2015长春网络赛 ACM/ICPC Asia Regional Changchun Online

1001 Alisha’s Party

题意: m个 t p 二元组对 表示t-th来到门前 放p个人进来 按照权值从大到小放  最终还要再开一次门把所有人放进来

分析: 优先队列或者set模拟 然后注意二元组要先排序。。。 赛上因为这个wa了好几发

代码:

//
//  Created by TaoSama on 2015-09-13
//  Copyright (c) 2015 TaoSama. All rights reserved.
//
//#pragma comment(linker, "/STACK:1024000000,1024000000")
#include <algorithm>
#include <cctype>
#include <cmath>
#include <cstdio>
#include <cstdlib>
#include <cstring>
#include <iomanip>
#include <iostream>
#include <map>
#include <queue>
#include <string>
#include <set>
#include <vector>

using namespace std;
#define pr(x) cout << #x << " = " << x << "  "
#define prln(x) cout << #x << " = " << x << endl
const int N = 1.5e5 + 10, INF = 0x3f3f3f3f, MOD = 1e9 + 7;

int n, m, q;
char name[N][205];
int val[N];

struct Query {
    int t, p;
    Query() {}
    Query(int t, int p): t(t), p(p) {}
    bool operator< (const Query& rhs) const {
        return t < rhs.t;
    }
} A[N];

int Q[N];

bool vis[N];
int ans[N];

void solve(int Max) {
    set<pair<int, int> > s;
    int rnk = 0, j = 1;
    for(int i = 1; i <= m; ++i) {
        for(; j <= A[i].t; ++j)

########################################

* [书面任务]:
1/ 在这篇长春网络赛题解里，Alisha’s Party 一题的分析部分建议用什么来模拟？
2/ 打印这篇长春网络赛题解中从“1001 Alisha’s Party”到“All rights reserved.”的那一段原文，不作改动。

* [提取材料]:
########################################

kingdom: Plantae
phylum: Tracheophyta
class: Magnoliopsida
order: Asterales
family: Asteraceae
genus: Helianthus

########################################

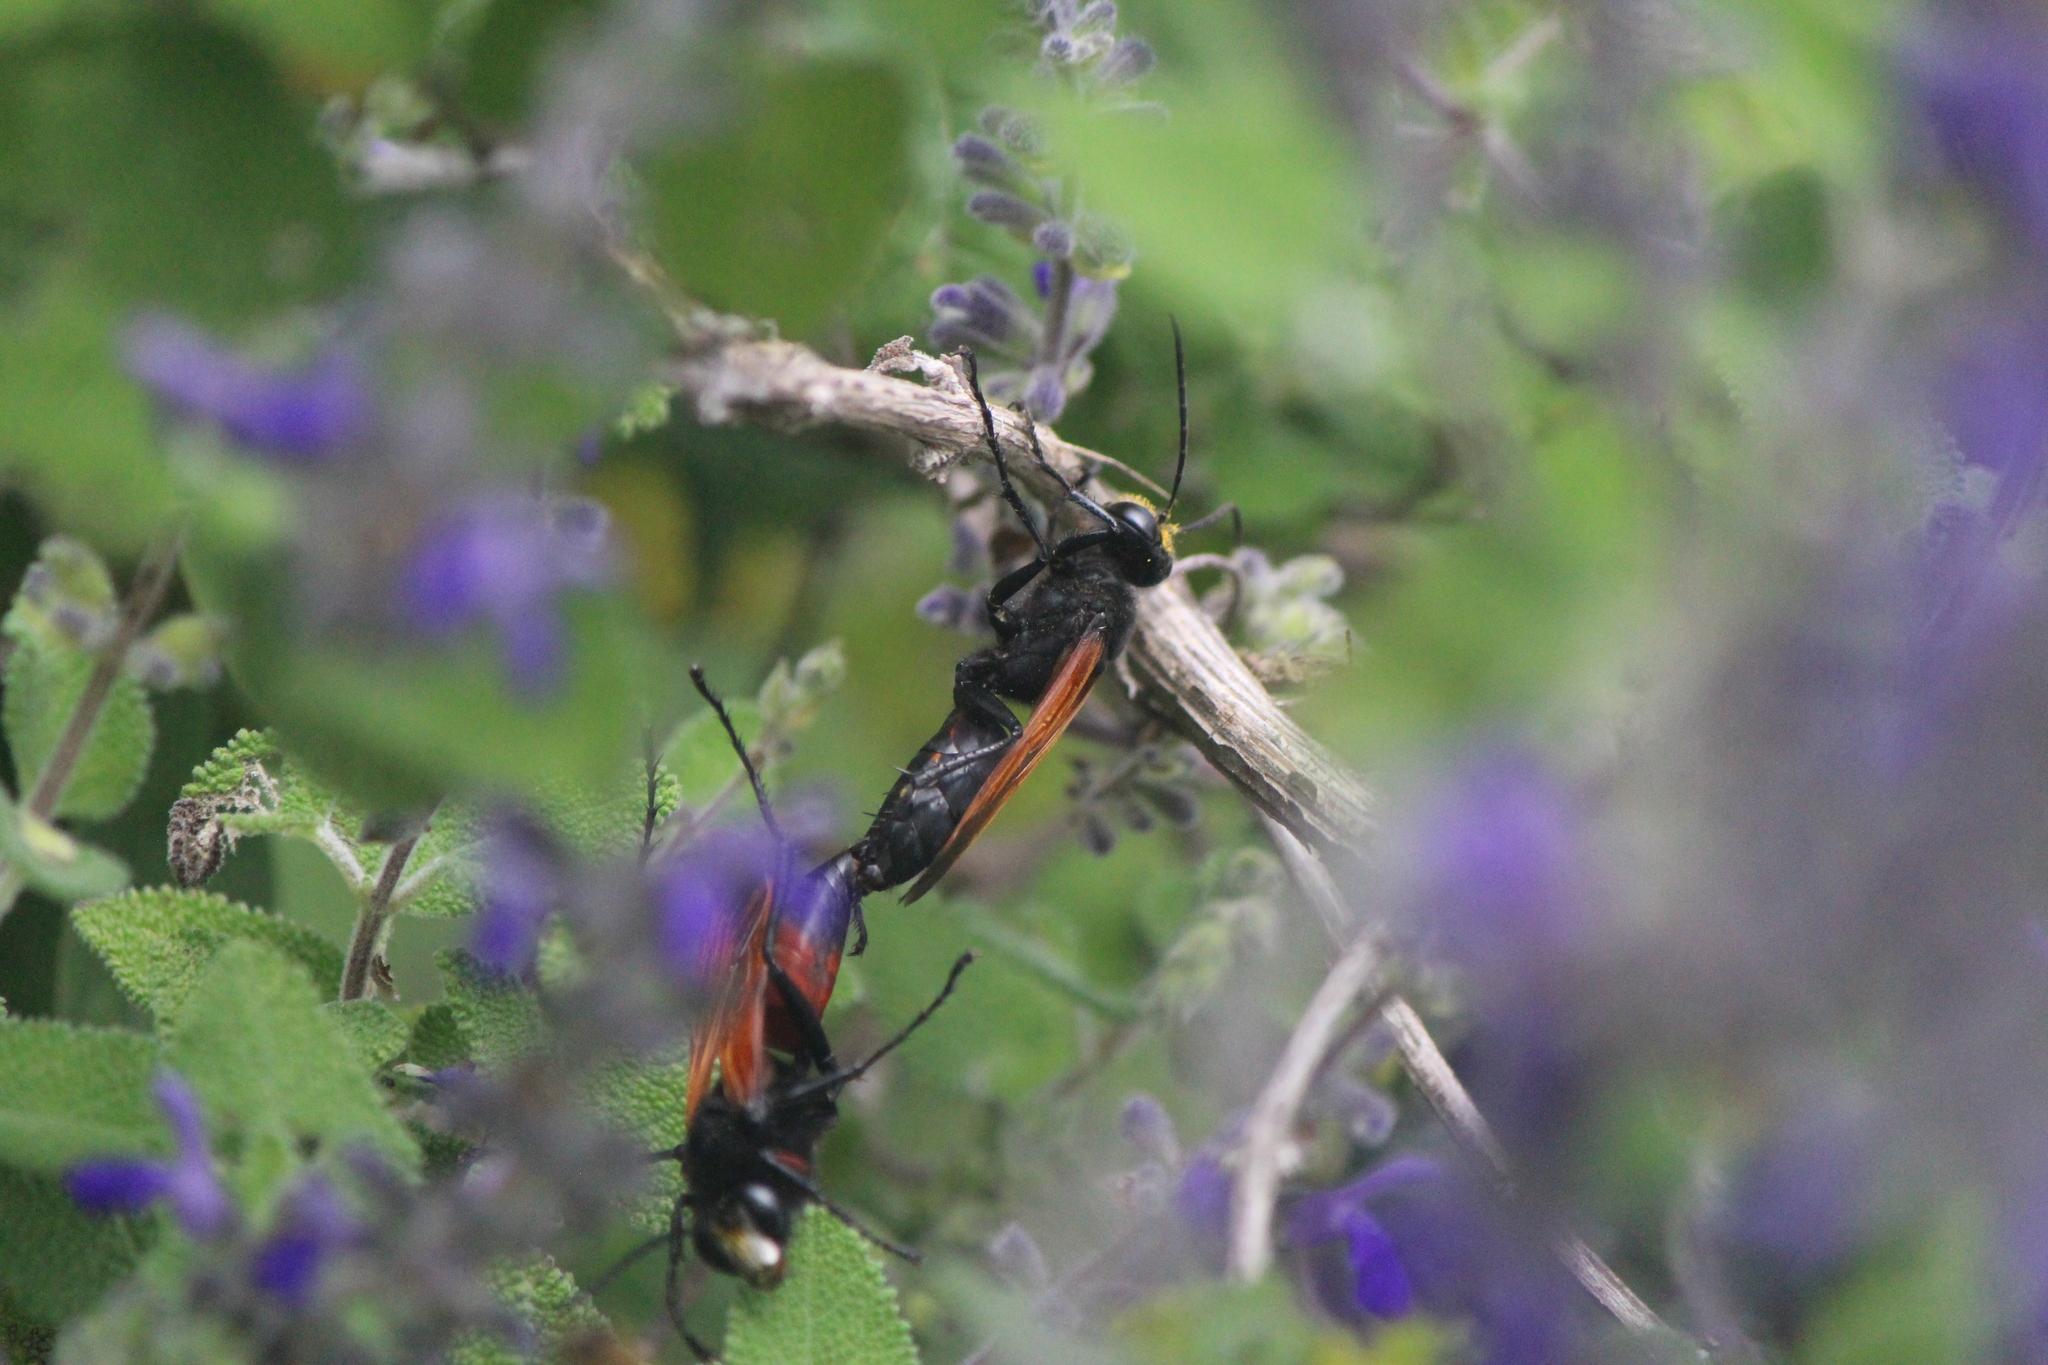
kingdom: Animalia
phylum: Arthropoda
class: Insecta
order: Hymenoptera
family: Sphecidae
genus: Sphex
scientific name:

########################################

* [逐题答案]:
1/ 优先队列或者 set。

2/
1001 Alisha’s Party

题意: m个 t p 二元组对 表示t-th来到门前 放p个人进来 按照权值从大到小放  最终还要再开一次门把所有人放进来

分析: 优先队列或者set模拟 然后注意二元组要先排序。。。 赛上因为这个wa了好几发

代码:

//
//  Created by TaoSama on 2015-09-13
//  Copyright (c) 2015 TaoSama. All rights reserved.